It's Wednesday. Which means it's time for the Gallery. But it's also 21st April 2010. Which means that L, my amazingly wonderful eldest daughter, is three today.
Tara's challenge this week was Seven Deadly Sins. She said she wanted it to be tricky, and she was right. I had no idea what to do for this one. B suggested I find a stock picture of George Clooney and call it Lust. This would have had the advantage of accuracy, but the disadvantage of not actually (sadly) being a picture I had taken.
But then I realised what the date was. And it all fell into place.
So I give you L's gallery. Or the sins I have committed, do commit, and will continue to commit for love of my daughter:
These are L's cakes. We are postponing the actual party until Sunday, when B can be there, but clearly a birthday isn't a birthday without cake, so we are taking these along to our Songs and Stories group later on today. I'm not entirely convinced by the home made Iced Gem look, but it was the best I could do with the rubbish piping nozzle I had.
Which leads me on to
My friend K has a proper piping nozzle. I want it. In fact, if I'd been better prepared, I'm sure I could have borrowed it. But I wasn't, because of
I have been woefully under-prepared for today. I've known it was coming up (if had forgotten, L would certainly have reminded me), but I've sort of lost track of what date it is, and so it has slightly taken me by surprise and I ended up doing everything at the last minute. I'm not sure if that's laziness, but the state I let my kitchen get into, at about 9 pm last night, mid-way through 67 fairy cakes and one t-shirt certainly is.
The 67 fairy cakes may seem an oddly precise number, but was how many the mixture made. Probably would have been about 70, but I was eating it with a spoon.
Which probably should take me back to gluttony. But that's not the sin I'm most guilty of today. Today, I'm all about
I am so proud.
I am proud of my slightly odd cakes.
I am proud of the stripy t-shirt with her name and the three on it in flowery fabric which I also made yesterday evening. Even if it's not the best one I've ever done, and I'm concerned that it may not hold together as the t-shirt is too stretchy and the fabric not at all...
I am proud that I actually managed to tidy up the kitchen before I went to bed.
I am proud of the things that matter too:
I am so proud that this time three years ago I was 10 days overdue and not even in labour. And that by 11.52 pm I had brought a whole new person into the world and was holding my incredible daughter in my arms. To be scrupulously honest, I don't think I actually knew she was my daughter until the wee small hours of three years ago tomorrow. They assumed we knew she was a girl, and we forgot to ask.
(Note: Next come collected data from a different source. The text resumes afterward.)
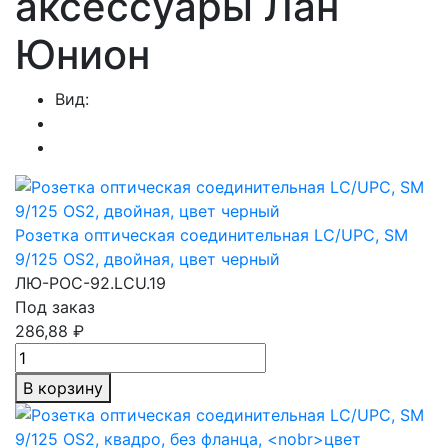
аксессуары Лан
Юнион
Вид:
Розетка оптическая соединительная LC/UPC, SM
9/125 OS2, двойная, цвет черный
ЛЮ-РОС-92.LCU.19
Под заказ
286,88 ₽
В корзину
I am really proud that I did that all drug-free, stitch-free and mostly midwife free (she was out of the room until L was actually arriving. I panicked at that point - I think I'd forgotten I was having a baby - and thought I was having prolapsed uterus (apologies if you're reading this over breakfast). The irony is I don't actually know what a prolapsed uterus is. I'm not so proud of that bit.)
I am proud to have survived not just labour, but also exploding nappies, colic, sleepless nights, trips to South Africa, New York and France, tantrums, the arrival of two little sisters, potty training, fights, strops and three weeks (and counting) of "why-eee?".
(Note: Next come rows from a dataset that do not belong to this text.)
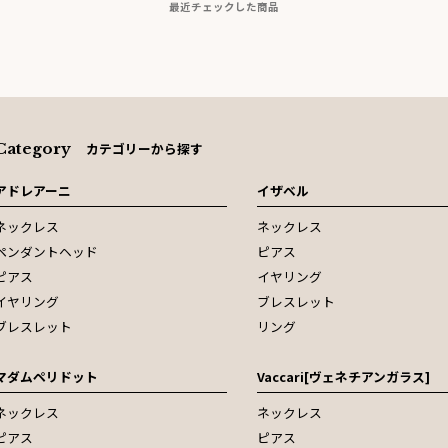
最近チェックした商品
Category
カテゴリーから探す
アドレアーニ
イザベル
ネックレス
ネックレス
ペンダントヘッド
ピアス
ピアス
イヤリング
イヤリング
ブレスレット
ブレスレット
リング
マダムペリドット
Vaccari[ヴェネチアンガラス]
ネックレス
ネックレス
ピアス
ピアス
I am proud that B and I have produced this amazing person (does that count as lust?) and that she is a combination of all that is best in both of us.
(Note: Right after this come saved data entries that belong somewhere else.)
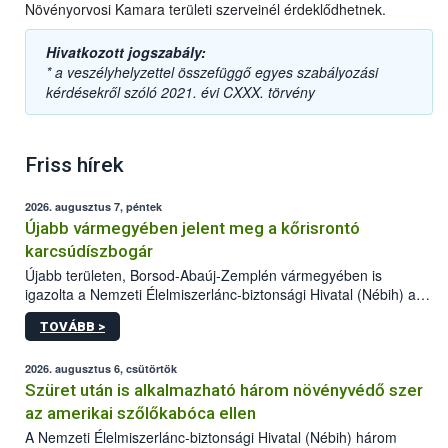
Növényorvosi Kamara területi szerveinél érdeklődhetnek.
Hivatkozott jogszabály:
* a veszélyhelyzettel összefüggő egyes szabályozási
kérdésekről szóló 2021. évi CXXX. törvény
Friss hírek
2026. augusztus 7, péntek
Újabb vármegyében jelent meg a kőrisrontó
karcsúdíszbogár
Újabb területen, Borsod-Abaúj-Zemplén vármegyében is
igazolta a Nemzeti Élelmiszerlánc-biztonsági Hivatal (Nébih) a
kőrisrontó karcsúdíszbogár (Agrilus planipennis) jelenlétét. A
TOVÁBB >
kártevőt nem csak színcsapdában találták meg, de már fertőzött
fában is azonosították. A növényvédelmi szakemberek folytatják
az intenzív felderítést, emellett az intézkedéseket a szlovák
2026. augusztus 6, csütörtök
hatósággal is összehangolják a terjedés megállítása érdekében.
Szüret után is alkalmazható három növényvédő szer
az amerikai szőlőkabóca ellen
A Nemzeti Élelmiszerlánc-biztonsági Hivatal (Nébih) három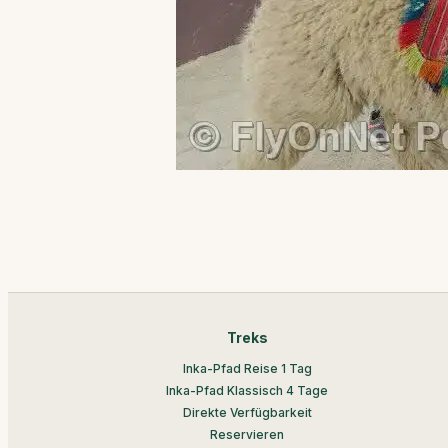
Treks
Inka-Pfad Reise 1 Tag
Inka-Pfad Klassisch 4 Tage
Direkte Verfügbarkeit
Reservieren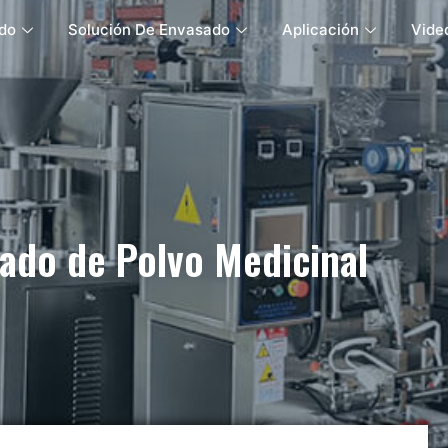
do
Solución De Envasado
Aplicación
Vide
ado de Polvo Medicinal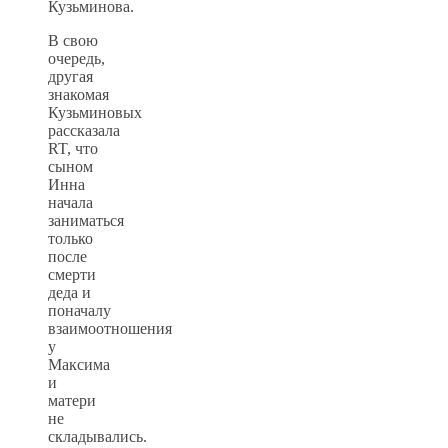
Кузьминова.
В свою
очередь,
другая
знакомая
Кузьминовых
рассказала
RT, что
сыном
Инна
начала
заниматься
только
после
смерти
деда и
поначалу
взаимоотношения
у
Максима
и
матери
не
складывались.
I am proud of L. The person that she is and will become. I am proud that she is 94cm tall and 25 kilos in weight. That she has that intermediate British hair that can only be described as "mouse". That her best human friend is M, and her best inanimate friend is Mummy Sheep. That she knows to say sorry, and please, and thank you. That she likes painting, and reading, and dressing up. That she has a wicked sense of humour. That she loves singing. That she's fascinated by pictures of herself. That she loves her sisters (most of the time). That she wants (and is getting) a scooter for her birthday, and that despite all my attempts to lure her with a bike she has stuck to her guns. That she is determined to the point of bloody-mindedness. That she knows all her letters and spelled her name, unasked, for the health visitor yesterday when we went to say goodbye. That she makes friends everywhere we go. That she is entirely happy with who she is.